Boosting SEO: Utilizing Questions as Content
Most people will see the title of your content first — depending on the context, it might be accompanied by a line or two of copy to round out the title. But there’s a good chance that the title of your blog post or whitepaper will be the only basis that a reader uses when they’re deciding whether or not to click.
There are lots of factors that go into making a good blog title, but one phenomenon that seems to be rising in popularity is headlines that take the form of a question. Here’s why you might want to do the same.
Questions Create Intrigue
There’s no denying it — reading a question makes us want to know the answer. Are white-collar workers the future of unions? How do we raise boys with a broader definition of masculinity? What’s the best hike in every state? Reading questions like those causes us to conjure answers in our minds as to what the answers might be, so we want to click on the headline to see if we’re right.
People Search For Questions
Not so long ago, you had to be very specific with your search terms if you wanted to use Google. Boolean operators like AND and OR were vitally important, as well as dashes, quotation marks, and the order of words.
Then came Hummingbird. In 2013, in response to the tendency of websites to “stuff” their content with keywords, Google released a major algorithm update called Hummingbird that shifted emphasis to normal speech. Now, instead of searching for something like “mexican food AND event space +denver,” you can search for “what’s the best mexican restaurant to have my birthday party” and get relevant results.
Today’s web users are increasingly used to searching with “natural language” — the way they’d talk to a normal person. They’re also not necessarily using jargon. Web users are more likely to search for “how do I get more website visitors” than “increase web traffic through social media click through.” By keeping your finger on the pulse of what people search for, you can take advantage of people’s natural speech patterns in your headlines.

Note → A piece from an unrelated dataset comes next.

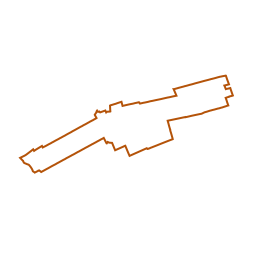 outline of Cuza Voda, Calarasi, Romania, rotated 66°
{"feature_id": "2599482B12109110667072", "entity_name": "Cuza Voda", "entity_type": "district", "adm_level": 2, "iso_a3": "ROU", "parent_name": "Romania", "parent_adm1": "Calarasi", "projection": "robinson", "projection_center": [27.269, 44.268], "detail": "fine", "context": "isolated", "style": "outline", "palette": "amber", "viewbox_px": 256, "rotation_deg": 66, "n_neighbors": 0, "source": "geoboundaries", "source_scale": "gbopen_adm2", "svg_char_len": 4925}
<svg xmlns="http://www.w3.org/2000/svg" viewBox="0 0 256 256"><g transform="rotate(66 128 128)"><path d="M156.4,91.7L155.6,91.5L154.1,91.3L149.9,90.7L148.0,90.5L147.3,90.3L147.1,90.3L146.9,90.3L146.8,90.2L146.7,90.1L146.4,90.1L144.8,89.9L144.0,89.8L142.0,89.5L140.8,89.3L139.6,89.1L138.6,89.0L137.5,88.8L140.0,77.2L140.7,73.9L141.3,71.2L141.5,71.2L141.9,69.3L142.8,64.5L144.5,56.6L144.9,55.0L144.9,54.9L144.8,51.7L144.9,51.0L145.1,49.8L145.2,49.0L145.3,48.0L145.5,46.1L145.7,45.1L145.9,43.6L146.3,41.5L146.8,38.0L147.1,36.7L147.2,35.8L147.3,34.8L147.5,33.8L147.6,33.0L147.7,31.9L147.8,30.8L147.9,30.2L148.0,28.7L148.1,28.0L148.2,27.2L147.0,27.1L145.6,27.0L144.4,26.9L143.8,26.8L142.6,26.7L141.9,26.6L141.0,26.6L140.6,26.5L140.2,26.5L140.3,25.2L140.4,24.2L140.5,23.6L140.6,23.2L140.6,22.9L140.4,22.7L140.5,22.1L140.7,21.2L140.8,20.5L141.0,19.4L141.0,19.0L139.4,18.9L138.2,18.8L134.6,18.5L133.1,18.3L132.9,19.5L132.7,20.7L132.4,21.9L132.3,22.8L131.3,22.8L130.3,22.7L129.3,22.7L128.4,22.7L128.6,21.7L128.7,20.8L129.0,19.4L129.1,18.6L129.2,18.0L124.3,17.7L120.0,17.3L119.9,17.4L119.6,18.8L119.2,20.4L118.7,22.7L118.5,23.5L118.4,24.3L118.2,25.4L117.9,27.7L117.7,28.9L117.6,29.6L117.4,30.6L117.3,31.4L117.1,32.0L117.0,33.2L116.8,34.1L116.8,34.5L116.6,35.6L116.0,39.1L115.3,43.7L114.5,48.7L114.3,50.3L114.1,51.7L113.8,53.5L113.7,53.8L113.6,54.7L113.5,55.4L113.3,56.8L113.0,58.6L112.8,59.5L112.8,60.0L112.7,60.5L112.6,61.3L112.4,62.2L112.3,63.1L112.2,63.5L112.1,64.4L112.0,64.8L111.9,65.4L111.8,66.3L111.7,67.1L111.6,67.6L111.5,68.4L111.4,69.1L111.3,69.6L111.2,70.3L111.1,70.5L118.2,70.6L117.3,74.7L116.8,77.3L116.2,79.8L115.6,82.9L114.9,86.5L113.9,91.0L113.2,94.4L112.6,96.9L112.3,98.9L111.9,100.8L111.6,102.2L111.2,103.8L110.6,107.0L110.4,107.3L109.6,107.3L109.4,107.3L109.2,107.3L109.0,107.5L108.9,107.6L108.6,109.1L108.4,110.2L108.1,111.5L107.9,112.8L107.7,113.9L107.3,115.5L106.8,117.8L106.1,121.4L105.6,124.0L101.4,123.3L101.1,126.2L100.9,128.5L100.9,129.2L100.8,129.8L100.6,131.2L100.6,131.3L100.4,133.0L100.2,134.2L100.2,134.3L100.2,135.1L100.2,135.3L101.5,135.8L103.5,136.6L105.7,137.4L105.7,137.7L105.3,138.7L104.8,140.0L104.6,141.2L104.7,141.4L104.8,141.6L102.8,141.6L102.7,143.0L102.6,144.5L102.5,145.6L102.4,147.1L101.6,147.4L101.3,147.5L101.3,148.1L101.2,148.4L99.8,149.3L99.6,149.3L99.7,149.5L100.2,150.0L100.5,149.8L100.8,150.2L101.2,151.1L101.7,151.9L102.4,153.0L102.9,153.0L105.0,152.8L106.1,152.7L106.3,153.9L106.4,155.6L106.6,157.1L106.6,158.4L106.7,159.0L106.7,159.8L106.9,161.3L106.9,161.7L107.0,162.7L107.1,163.7L107.2,164.8L107.3,166.1L107.3,166.8L107.4,168.0L107.5,168.6L107.6,169.6L107.6,170.4L107.9,173.8L108.1,176.0L108.3,178.3L108.3,178.8L108.5,180.8L108.6,181.2L108.9,185.4L109.1,187.6L109.2,188.2L109.4,191.2L109.6,193.2L109.6,194.1L109.8,195.9L110.0,199.2L110.3,202.3L110.3,203.0L110.5,204.5L110.6,206.3L110.6,206.6L110.9,209.9L111.0,211.6L111.0,212.7L111.1,213.8L109.4,213.9L109.9,217.8L110.4,221.6L110.7,223.1L108.9,223.3L109.6,226.0L111.0,232.0L111.2,233.6L111.4,238.7L111.7,238.6L115.0,237.4L115.3,237.2L116.5,237.3L117.8,237.0L118.7,236.1L120.1,234.8L121.1,233.7L121.8,233.4L123.5,232.9L124.5,232.7L125.7,232.5L126.6,232.4L127.0,232.4L127.9,232.4L128.6,232.5L128.8,232.5L129.3,232.2L130.5,231.4L130.8,231.3L130.6,227.3L130.5,227.2L130.6,226.7L130.6,226.4L131.7,225.8L132.9,225.2L132.3,217.9L132.3,217.4L132.2,216.6L132.1,215.3L132.0,214.6L132.0,214.3L131.9,213.5L131.9,213.0L131.8,212.5L131.8,212.1L131.8,211.8L131.7,210.5L131.7,210.1L131.6,208.7L131.5,207.9L131.4,207.3L131.4,206.5L131.3,205.9L131.3,205.6L131.3,205.4L131.2,204.3L131.1,203.2L131.0,201.8L130.9,200.9L130.8,199.6L130.8,198.8L130.7,197.7L130.6,197.2L130.5,196.3L130.4,194.4L130.3,193.2L130.2,191.9L130.1,190.5L130.0,190.1L130.0,189.9L130.0,188.7L129.6,184.5L129.5,183.7L129.5,182.4L129.4,181.7L129.3,180.3L129.1,178.3L129.0,176.7L128.8,174.8L128.7,172.9L128.6,171.6L128.5,171.0L128.5,170.4L128.4,169.1L128.2,167.2L128.2,166.1L128.1,165.4L128.0,164.1L128.0,163.4L127.9,162.9L127.8,162.0L127.8,161.2L127.7,160.9L127.7,160.6L127.7,160.2L127.6,159.0L127.4,157.1L127.4,156.0L127.2,154.2L132.7,153.9L133.1,153.8L133.3,153.8L133.4,153.7L132.5,152.2L133.7,151.2L135.1,148.6L143.1,148.8L143.1,148.6L143.1,148.0L143.1,147.0L143.1,145.6L143.1,144.6L143.1,143.8L143.1,143.1L143.1,142.3L143.1,141.6L143.1,141.2L143.1,140.5L143.1,139.6L143.1,139.4L143.0,138.4L143.1,137.7L151.5,137.9L154.1,137.9L154.1,137.2L154.1,134.9L154.1,134.5L154.1,133.6L154.1,131.7L154.1,129.6L154.1,127.4L154.1,126.6L154.1,125.8L154.1,125.0L154.1,124.6L154.1,123.8L154.1,123.2L154.1,122.9L154.1,122.5L154.1,122.2L154.1,121.6L154.1,121.3L154.1,121.0L154.1,120.6L154.1,120.3L154.1,120.0L154.1,119.7L154.1,119.1L155.0,118.8L155.2,118.5L155.2,118.1L155.2,117.7L155.3,117.2L155.3,116.8L155.3,116.0L155.3,115.9L155.3,115.7L155.3,115.3L155.3,114.9L155.4,113.8L155.4,113.1L155.6,109.2L155.8,103.6L156.2,94.8L156.4,91.7Z" fill="none" stroke="#b45309" stroke-width="2"/></g></svg>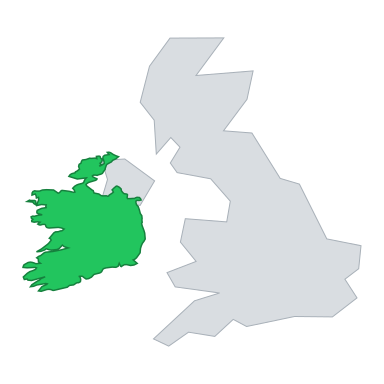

Not All Questions Are Good Headlines
A headline in the form of a question should be specific enough that it’s only coming up in relevant search results — the whole idea of inbound marketing is that you’re only attracting the attention of people who are genuinely interested in what you do.
What you don’t want to do is write headlines that are so specific or so outlandish that the answer feels obvious. Something like “Will This New Gadget Save You 90% Of Your Gas Costs?” just sounds unreasonable and deceptive.
Finally, make sure you answer the question. Remember, people were drawn in because they wanted to know the answer to the question you posed in your headline — if you don’t provide an answer, they’ll feel cheated.
What Kind Of Question Should You Ask?
Yes Or No Questions
Betteridge’s Law Of Headlines says that if a headline is posed as a yes-or-no question, the answer is no. The idea is that you can create the intrigue of an unanswered question by asking almost anything, even if the answer is no.
Obviously, this idea can be abused with absurd clickbait like “Was Elvis Spotted At Coachella?” But that doesn’t mean the phrasing can’t still be intriguing. A headline framed as a question, like “Does Facebook’s New Algorithm Spell The End Of Digital Marketing?” can still make you wonder why the question was even asked. What’s going on with Facebook? And why might someone think it’s bad for marketing?
Open-ended questions are the ones your visitors and customers are most likely to be asking. What’s the best email client for my business? How often should I post to Twitter? How do I increase email conversion? By creating headlines with open-ended questions, you’ll appeal to people who are looking for those answers.
Matters Of Opinion
Another great way to get attention to your page and foster a community between you and your customers is to draw in readers with a blog post that shares a personal opinion on a topic. By asking the question in the title and stating your opinion in the body of the blog itself, as opposed to simply stating an opinion in the headline, you invite others to weigh in and answer the question in their own way.
Don’t Overdo It
Not every headline you post from here on should take the form of a question. Part of your role as a content creator is to establish expertise and thought leadership on a topic, and assertive statements convey that confidence better than questions. But do questions have their place in content? Absolutely.